As a final point, you’ll want to keep the webserver (apache, nginx, etc.) config consistent across all the servers. We use Puppet for config management and automation, which makes things super simple. If you’re not doing something similar, you’re going to have a bad time.
So now you’ve got your frontends scaling out nicely and storing data in a database or shared filesystem. Now you need to make the storage layer highly available.
If you’ve been reading our HA articles, you’ll know that Corosync and Pacemaker are the way to go. Databases and filesystems are backed by DRBD storage, with a standby server ready to take over if the active server goes up in smoke.

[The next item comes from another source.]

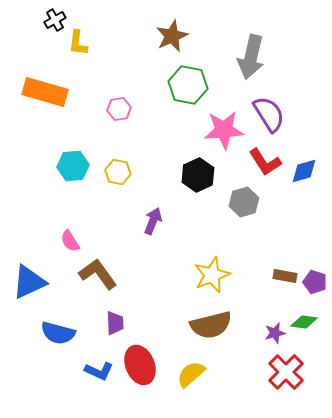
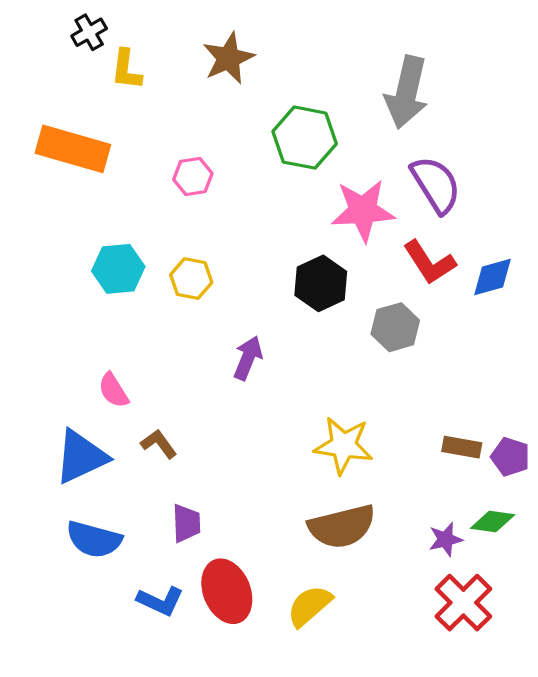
brown star: (172, 36) -> (228, 58), moved
brown L-shape: (98, 274) -> (159, 444), size x0.6
yellow star: (212, 275) -> (343, 445), turned 30
blue triangle: (29, 282) -> (81, 457), moved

This is our general formula for anything that needs on-disk storage; everything above the block device is just a service, which can be stopped and started on another node to effect a failover. This works great for NFS, MySQL, PostgreSQL and Redis, as well as more exotic things like AMQP servers.
The above sections cover almost all the problems you’re likely to run into. Even so, we went hunting to look for other problems you might face. Something we thought was interesting was integration with frontend caches and CDNs.
One particular piece of software we’ve worked with is Varnish, a high-performance caching proxy designed to reduce the load on webservers, which tend to serve large amounts of static content. Caching can be hard to get right, especially so in a distributed environment. Care needs to be taken to ensure that content is correctly cached, without inadvertently leaking sessions between users.
Dealing with CDNs is more closely related to handling server-generated files. If using such an extension for Magento, you’ll want to test that things behave properly when it comes to pushing content to the CDNs, with particular attention paid to any versioning that the extension performs.
The load balancer isn’t too special on its own, beyond the necessary HA-ification. Our preference is to run a pair of load balancers, each one a virtual machine to allow for easy scaling, with ldirector on each, and Pacemaker-managed virtual-IP for each service.
There’s a particular caveat when it comes to dealing with load balancers and source IP addresses: if your load balancer performs NAT before forwarding traffic to the frontend servers, the application will see the load balancer as the source-address instead of the client’s real address. This can be worked around if the load balancer adds an X-Forwarded-For header to the incoming request, but we prefer to use LVS’ Direct Routing mechanism and avoid the problem entirely.
There’s a lot to take into consideration if you’re planning to deploy a highly available website. Some sites can be patched up fairly easily, while for others it’ll be a lot of work. A well-written and architected site can make this easier, but it tends to come at the cost of added complexity, and can be harder to maintain in future.
Next time we’ll talk about some of the realities of an HA deployment. High availability is a great concept, but it doesn’t come for free, and in many cases it’s hard to argue that it’s worth it. What’s your website worth to you, and how much disruption would you really be willing to tolerate?